LAHORE: Pakistan plans to cancel refugee status for all Afghans living in the country at the end of this year, leaving some three million displaced people the world's biggest cluster of refugees facing possible expulsion to a country that many barely know.

Pushing the refugees into Afghanistan would be likely to create a new crisis for that country, already struggling with an insurgency and an economy almost entirely dependent on the western presence and the illegal drug trade. The west is pressing Pakistan to reconsider its policy, which puts it at odds with the United Nations and other international partners. The international community and the Afghan government have no strategy prepared to deal with any such influx of people.

However, Pakistan's top administrator in-charge of the Afghan refugee issue, Habibullah Khan, the States and Frontier Regions Ministry secretary, told the Guardian that Islamabad would not relent. "The international community desires us to review this policy but we are clear on this point. The refugees have become a threat to law and order, security, demography, economy and local culture. Enough is enough," he said.

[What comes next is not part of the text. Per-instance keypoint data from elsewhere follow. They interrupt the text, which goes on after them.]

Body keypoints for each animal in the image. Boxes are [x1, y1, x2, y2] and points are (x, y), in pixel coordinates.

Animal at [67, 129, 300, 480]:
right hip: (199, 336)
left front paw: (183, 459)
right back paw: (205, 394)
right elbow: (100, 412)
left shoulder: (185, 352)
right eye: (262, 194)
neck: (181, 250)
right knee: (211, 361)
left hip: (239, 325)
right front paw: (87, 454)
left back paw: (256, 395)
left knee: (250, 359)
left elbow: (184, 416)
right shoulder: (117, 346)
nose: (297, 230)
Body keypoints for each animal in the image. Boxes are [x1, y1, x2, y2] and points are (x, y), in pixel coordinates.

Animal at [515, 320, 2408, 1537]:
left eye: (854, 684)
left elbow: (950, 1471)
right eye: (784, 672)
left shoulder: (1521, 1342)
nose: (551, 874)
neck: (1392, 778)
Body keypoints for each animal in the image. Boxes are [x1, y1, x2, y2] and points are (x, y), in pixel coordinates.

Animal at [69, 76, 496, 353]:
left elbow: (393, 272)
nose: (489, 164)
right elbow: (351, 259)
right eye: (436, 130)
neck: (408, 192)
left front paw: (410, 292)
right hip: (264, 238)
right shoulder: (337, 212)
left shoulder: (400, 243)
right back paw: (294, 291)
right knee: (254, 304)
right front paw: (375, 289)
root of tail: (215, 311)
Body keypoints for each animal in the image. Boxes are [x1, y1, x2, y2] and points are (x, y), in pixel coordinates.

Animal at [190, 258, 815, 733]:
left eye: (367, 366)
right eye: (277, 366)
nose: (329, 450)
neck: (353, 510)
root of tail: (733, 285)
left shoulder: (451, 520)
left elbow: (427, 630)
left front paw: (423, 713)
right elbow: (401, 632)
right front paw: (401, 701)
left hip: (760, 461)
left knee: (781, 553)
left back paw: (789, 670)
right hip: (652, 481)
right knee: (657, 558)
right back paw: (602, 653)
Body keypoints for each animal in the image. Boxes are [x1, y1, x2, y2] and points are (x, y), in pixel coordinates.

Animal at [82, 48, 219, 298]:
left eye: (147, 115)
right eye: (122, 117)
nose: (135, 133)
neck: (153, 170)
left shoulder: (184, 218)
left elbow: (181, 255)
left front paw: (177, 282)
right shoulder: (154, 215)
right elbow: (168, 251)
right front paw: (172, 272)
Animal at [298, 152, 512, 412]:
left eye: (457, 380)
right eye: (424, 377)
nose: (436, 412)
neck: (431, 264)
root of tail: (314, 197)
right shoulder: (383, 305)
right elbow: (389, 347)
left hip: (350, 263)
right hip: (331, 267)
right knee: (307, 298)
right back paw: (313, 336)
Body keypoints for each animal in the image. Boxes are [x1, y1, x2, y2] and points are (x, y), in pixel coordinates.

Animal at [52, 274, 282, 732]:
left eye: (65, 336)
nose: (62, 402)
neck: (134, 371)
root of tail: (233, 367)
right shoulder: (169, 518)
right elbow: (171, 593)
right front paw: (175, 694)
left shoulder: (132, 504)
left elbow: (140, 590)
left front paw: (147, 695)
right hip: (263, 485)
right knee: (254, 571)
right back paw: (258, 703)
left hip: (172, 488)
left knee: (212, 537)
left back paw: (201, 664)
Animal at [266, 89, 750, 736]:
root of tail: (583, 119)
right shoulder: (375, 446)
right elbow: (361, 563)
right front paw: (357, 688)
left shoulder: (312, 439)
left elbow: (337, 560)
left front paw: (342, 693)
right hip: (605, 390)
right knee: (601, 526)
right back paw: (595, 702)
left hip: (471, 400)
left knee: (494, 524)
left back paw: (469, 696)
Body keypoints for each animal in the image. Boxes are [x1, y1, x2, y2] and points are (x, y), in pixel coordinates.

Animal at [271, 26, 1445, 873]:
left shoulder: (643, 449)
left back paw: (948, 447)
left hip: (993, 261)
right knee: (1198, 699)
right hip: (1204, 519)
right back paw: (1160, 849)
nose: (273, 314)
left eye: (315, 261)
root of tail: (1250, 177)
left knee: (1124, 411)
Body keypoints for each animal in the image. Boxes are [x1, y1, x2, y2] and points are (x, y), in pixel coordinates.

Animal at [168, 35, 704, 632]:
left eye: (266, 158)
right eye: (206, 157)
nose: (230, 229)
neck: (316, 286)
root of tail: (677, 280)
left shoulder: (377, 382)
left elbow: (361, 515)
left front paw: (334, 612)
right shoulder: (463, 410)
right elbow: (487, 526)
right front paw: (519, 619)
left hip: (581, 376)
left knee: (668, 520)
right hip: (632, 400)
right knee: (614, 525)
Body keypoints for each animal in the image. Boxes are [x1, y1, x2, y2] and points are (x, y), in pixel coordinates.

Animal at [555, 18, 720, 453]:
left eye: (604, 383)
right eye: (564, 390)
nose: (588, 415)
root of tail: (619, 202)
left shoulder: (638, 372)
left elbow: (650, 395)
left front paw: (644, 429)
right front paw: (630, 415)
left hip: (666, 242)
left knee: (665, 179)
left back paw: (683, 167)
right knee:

"If the international community is so concerned, they should open the doors of their countries to these refugees. Afghans will be more than happy to be absorbed by the developed countries, like Western Europe, USA, Canada, Australia."

There are currently 1.7 million Afghan refugees registered in Pakistan more than half of them under 18 of whom 630,000 live in camps. A further one million are estimated to be living in the country unregistered and therefore illegally.

"After December 31, there is no plan to extend the validity of the POR [proof of registration] cards of Afghan refugees. Those currently registered will lose the status of refugees. They will be treated under the law of the land. The provincial governments have already been asked to treat the existing unregistered refugees as illegal immigrants," said Khan.

Khan declined to spell out what would happen to the refugees after the end of the year but, if the policy sticks, they will all be in the country illegally and liable to be thrown out.

Earlier this year, Baroness Amos, the former British cabinet minister who is now the UN humanitarian affairs chief, said she was "appalled" by the conditions for returning refugees, after visiting a camp for them in Kabul. Once they reach Afghanistan, they are entitled to a one-off $150 per person from the UN.

Neill Wright, the Pakistan representative of the UN High Commissioner for Refugees (UNHCR), said that the UN would still recognise registered Afghans in Pakistan as refugees after the end of 2012 under international law, "until a durable solution can be found".